*** TEXT BLOCK ***
AWS Systems Manager Session Manager is a fully managed service that provides secure, interactive, one-click access to your Amazon Elastic Compute Cloud (Amazon EC2) instances, edge devices, and virtual machines (VMs) through a browser-based shell or AWS Command Line Interface (AWS CLI), without requiring open inbound ports, bastion hosts, or SSH keys. Session Manager helps you maintain security compliance and controlled access while providing users with access to managed nodes. When starting a session, you must specify a preferences document (known as the Session Manager preferences document) to set the session parameters.
While providing users with access to managed nodes, managing these preferences consistently across multiple AWS Regions and accounts in a large organization can be challenging. Organizations often need to maintain standardized security settings, logging configurations, and session controls across their entire AWS footprint. Manual configuration of these preferences in each Region and account is not only time-consuming but also prone to human error and can lead to security gaps or compliance violations. Additionally, tracking and maintaining these configurations becomes increasingly complex as the organization scales.
You can use Session Manager to control various session options including data encryption for session data in transit and session logs at rest, session duration, and logging. For example, you can specify whether to store session log data in an Amazon Simple Storage Service (Amazon S3) bucket or Amazon CloudWatch Logs log group. In this post, I demonstrate how to manage Session Manager preferences across your organization using AWS CloudFormation StackSets. You can use CloudFormation StackSets to manage resources and configurations, such as Session Manager preferences, across different AWS accounts and Regions using standardized templates to maintain consistent security and compliance standards across your entire AWS infrastructure.
*** End of TEXT BLOCK ***
*** RECORDS SUPPLIED ***
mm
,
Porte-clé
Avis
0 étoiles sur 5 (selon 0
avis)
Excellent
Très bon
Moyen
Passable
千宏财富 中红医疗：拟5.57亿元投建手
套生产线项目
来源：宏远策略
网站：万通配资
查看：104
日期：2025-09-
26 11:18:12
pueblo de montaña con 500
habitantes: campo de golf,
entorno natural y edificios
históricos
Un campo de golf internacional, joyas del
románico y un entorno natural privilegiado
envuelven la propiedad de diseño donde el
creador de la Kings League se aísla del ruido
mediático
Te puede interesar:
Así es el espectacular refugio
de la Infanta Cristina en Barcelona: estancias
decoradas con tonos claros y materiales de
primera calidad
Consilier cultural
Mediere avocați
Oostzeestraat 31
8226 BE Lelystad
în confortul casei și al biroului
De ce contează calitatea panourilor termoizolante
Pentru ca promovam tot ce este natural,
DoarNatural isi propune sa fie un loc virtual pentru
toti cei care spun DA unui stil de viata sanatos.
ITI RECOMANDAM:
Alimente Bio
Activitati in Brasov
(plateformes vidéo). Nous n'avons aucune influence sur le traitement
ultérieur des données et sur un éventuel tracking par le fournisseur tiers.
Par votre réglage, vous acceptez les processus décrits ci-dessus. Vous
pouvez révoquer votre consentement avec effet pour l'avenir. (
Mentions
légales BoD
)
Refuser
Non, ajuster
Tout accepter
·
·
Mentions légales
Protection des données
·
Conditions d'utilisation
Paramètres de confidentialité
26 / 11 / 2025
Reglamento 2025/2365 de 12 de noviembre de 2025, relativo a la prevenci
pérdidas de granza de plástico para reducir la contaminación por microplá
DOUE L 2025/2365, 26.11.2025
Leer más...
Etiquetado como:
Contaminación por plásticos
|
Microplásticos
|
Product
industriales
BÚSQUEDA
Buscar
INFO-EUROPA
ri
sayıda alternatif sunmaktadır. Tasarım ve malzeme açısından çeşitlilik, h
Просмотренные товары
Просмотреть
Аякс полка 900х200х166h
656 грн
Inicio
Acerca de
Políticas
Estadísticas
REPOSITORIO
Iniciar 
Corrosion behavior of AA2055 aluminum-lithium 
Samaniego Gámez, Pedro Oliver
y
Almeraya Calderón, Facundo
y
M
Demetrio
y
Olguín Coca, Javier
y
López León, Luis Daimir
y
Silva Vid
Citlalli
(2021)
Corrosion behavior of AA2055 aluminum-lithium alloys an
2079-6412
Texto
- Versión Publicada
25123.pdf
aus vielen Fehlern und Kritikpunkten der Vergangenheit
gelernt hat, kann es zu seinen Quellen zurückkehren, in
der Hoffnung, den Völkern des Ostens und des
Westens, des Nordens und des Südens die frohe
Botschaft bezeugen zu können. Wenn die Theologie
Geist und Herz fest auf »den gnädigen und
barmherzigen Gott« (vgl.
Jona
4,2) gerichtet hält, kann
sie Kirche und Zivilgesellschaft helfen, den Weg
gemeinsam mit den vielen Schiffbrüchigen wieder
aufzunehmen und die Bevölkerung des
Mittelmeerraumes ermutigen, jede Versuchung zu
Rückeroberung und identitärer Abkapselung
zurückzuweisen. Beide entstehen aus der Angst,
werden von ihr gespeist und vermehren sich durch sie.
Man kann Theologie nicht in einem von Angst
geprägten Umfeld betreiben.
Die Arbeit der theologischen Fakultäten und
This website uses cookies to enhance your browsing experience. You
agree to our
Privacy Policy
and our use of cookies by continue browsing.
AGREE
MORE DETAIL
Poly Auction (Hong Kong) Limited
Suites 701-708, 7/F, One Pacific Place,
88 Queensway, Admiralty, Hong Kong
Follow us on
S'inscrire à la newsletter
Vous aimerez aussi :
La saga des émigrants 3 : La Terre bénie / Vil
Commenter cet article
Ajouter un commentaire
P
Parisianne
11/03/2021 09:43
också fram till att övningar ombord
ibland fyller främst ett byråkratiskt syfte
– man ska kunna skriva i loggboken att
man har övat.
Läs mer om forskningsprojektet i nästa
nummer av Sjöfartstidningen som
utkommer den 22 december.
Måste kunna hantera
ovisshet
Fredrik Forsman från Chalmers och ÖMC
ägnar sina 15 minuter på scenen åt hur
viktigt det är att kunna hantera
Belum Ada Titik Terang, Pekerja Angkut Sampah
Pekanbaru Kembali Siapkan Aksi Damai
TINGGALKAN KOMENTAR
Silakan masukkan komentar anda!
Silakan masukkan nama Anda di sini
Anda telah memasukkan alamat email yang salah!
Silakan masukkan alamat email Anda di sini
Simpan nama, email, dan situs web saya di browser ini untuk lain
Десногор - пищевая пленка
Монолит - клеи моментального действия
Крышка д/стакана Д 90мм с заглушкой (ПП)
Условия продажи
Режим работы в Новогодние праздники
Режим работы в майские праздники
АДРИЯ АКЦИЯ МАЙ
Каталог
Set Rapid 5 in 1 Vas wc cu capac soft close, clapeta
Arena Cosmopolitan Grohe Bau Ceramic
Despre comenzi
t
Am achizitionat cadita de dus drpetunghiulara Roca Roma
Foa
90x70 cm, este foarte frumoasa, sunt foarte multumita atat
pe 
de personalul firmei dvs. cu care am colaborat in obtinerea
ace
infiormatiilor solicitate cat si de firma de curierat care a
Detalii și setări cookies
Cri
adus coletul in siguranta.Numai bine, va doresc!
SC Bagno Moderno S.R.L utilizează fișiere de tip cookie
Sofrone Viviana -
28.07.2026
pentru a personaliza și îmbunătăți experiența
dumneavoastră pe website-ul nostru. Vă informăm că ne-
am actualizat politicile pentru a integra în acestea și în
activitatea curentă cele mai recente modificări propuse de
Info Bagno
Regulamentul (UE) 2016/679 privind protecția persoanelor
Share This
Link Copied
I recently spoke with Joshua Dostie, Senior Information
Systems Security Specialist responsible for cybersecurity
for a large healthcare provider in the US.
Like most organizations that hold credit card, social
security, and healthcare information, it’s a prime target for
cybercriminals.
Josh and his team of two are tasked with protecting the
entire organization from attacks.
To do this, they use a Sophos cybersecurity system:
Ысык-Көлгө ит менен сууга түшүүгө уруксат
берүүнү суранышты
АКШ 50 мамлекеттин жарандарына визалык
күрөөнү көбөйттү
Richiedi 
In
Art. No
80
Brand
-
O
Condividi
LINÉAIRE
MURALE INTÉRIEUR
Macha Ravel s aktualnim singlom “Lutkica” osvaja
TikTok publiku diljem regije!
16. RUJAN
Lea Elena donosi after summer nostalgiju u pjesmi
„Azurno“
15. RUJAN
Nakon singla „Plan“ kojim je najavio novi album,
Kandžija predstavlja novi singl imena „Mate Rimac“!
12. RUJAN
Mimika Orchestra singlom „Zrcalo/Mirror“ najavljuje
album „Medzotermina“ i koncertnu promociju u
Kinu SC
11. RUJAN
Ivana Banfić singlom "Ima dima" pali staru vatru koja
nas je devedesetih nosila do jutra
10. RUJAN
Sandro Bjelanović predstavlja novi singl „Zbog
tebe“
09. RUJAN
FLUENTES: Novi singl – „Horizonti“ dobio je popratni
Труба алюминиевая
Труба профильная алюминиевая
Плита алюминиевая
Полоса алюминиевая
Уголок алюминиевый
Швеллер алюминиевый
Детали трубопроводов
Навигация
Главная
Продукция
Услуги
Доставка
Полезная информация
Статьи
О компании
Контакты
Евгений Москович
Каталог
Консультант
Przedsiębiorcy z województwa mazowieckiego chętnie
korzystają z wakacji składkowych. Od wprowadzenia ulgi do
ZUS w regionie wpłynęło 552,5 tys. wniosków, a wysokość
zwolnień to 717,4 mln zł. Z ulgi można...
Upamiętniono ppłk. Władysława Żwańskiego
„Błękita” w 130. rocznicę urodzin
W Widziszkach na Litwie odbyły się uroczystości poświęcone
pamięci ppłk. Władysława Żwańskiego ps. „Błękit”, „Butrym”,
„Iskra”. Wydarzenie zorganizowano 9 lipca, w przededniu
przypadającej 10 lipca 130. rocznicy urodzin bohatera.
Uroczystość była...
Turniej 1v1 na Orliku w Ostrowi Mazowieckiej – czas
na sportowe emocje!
*** End of RECORDS SUPPLIED ***
> PARTS OF THE EXERCISE
(a) According to the Session Manager text, what must be specified when starting a session?
(b) Extend the text on Session Manager preferences, starting after its final sentence.

> TASK RESPONSES
(a) A preferences document, known as the Session Manager preferences document.

(b)
Prerequisites
You need to meet the following prerequisites to deploy the solution in this post:
Basic understanding of CloudFormation
Trusted access enabled between CloudFormation StackSets and AWS Organizations
Access to an AWS management account or StackSet delegated admin account
The Session Manager environment has some additional prerequisites:
For EC2 instances with internet access, allow HTTPS (port 443) outbound traffic to:
ec2messages.<region>.amazonaws.com
ssm.<region>.amazonaws.com
ssmmessages.<region>.amazonaws.com
Note: <region> represents the actual Region where you are deploying your instances.
Additional endpoints required for specific features:
For CloudWatch Logs integration: logs.<region>.amazonaws.com
For Amazon S3 log storage: s3.<region>.amazonaws.com
For session data encryption: kms.<region>.amazonaws.com
Note: For EC2 instances without internet access, you must configure virtual private cloud (VPC) endpoints to maintain connectivity with Systems Manager and related services.
SSM Agent requirements:
Minimum version 2.3.68.0 for basic session connectivity
Version 3.0.222.0 or later for port forwarding and SSH sessions
Note: Many AWS-provided and trusted third-party Amazon Machine Images (AMIs) come with the SSM Agent pre-installed. For more information, see Find AMIs with the SSM Agent preinstalled.
This solution, shown in Figure 1, automatically configures the SSM-SessionManagerRunShell document with customizable preferences that govern how Session Manager behaves across your AWS accounts. It creates resources for logging, encryption, and session controls, and updates the SSM-SessionManagerRunShell document with these preferences. The document is updated by an AWS Lambda function that helps make sure that the preferences are correctly applied. It transforms the default Session Manager preferences document to meet your enterprise compliance requirements. Changes are deployed using CloudFormation template provided in the GitHub repository. The solution supports multiple logging destinations, encryption options, and session controls to meet various security and compliance requirements.
Figure 1: Solution overview
Walkthrough
To deploy the solution, complete the following steps.
Run the following command in your terminal: git clone https://github.com/aws-samples/<repo-link>
Step 2: Create the CloudFormation StackSet
In this step, you deploy the solution’s resources by creating a CloudFormation StackSet using the provided CloudFormation template. Sign in to your management account or StackSet delegated admin account. To create the stack, follow the steps in Get started with StackSets using a sample template. Create the StackSet in each of the accounts and Regions where you plan to implement the solution. Note that you need to provide values for the parameters defined in the template to deploy the stack. The following table lists the parameters that you need to provide.
Parameter
Description
S3Logging
Enables storing session logs to an S3 bucket.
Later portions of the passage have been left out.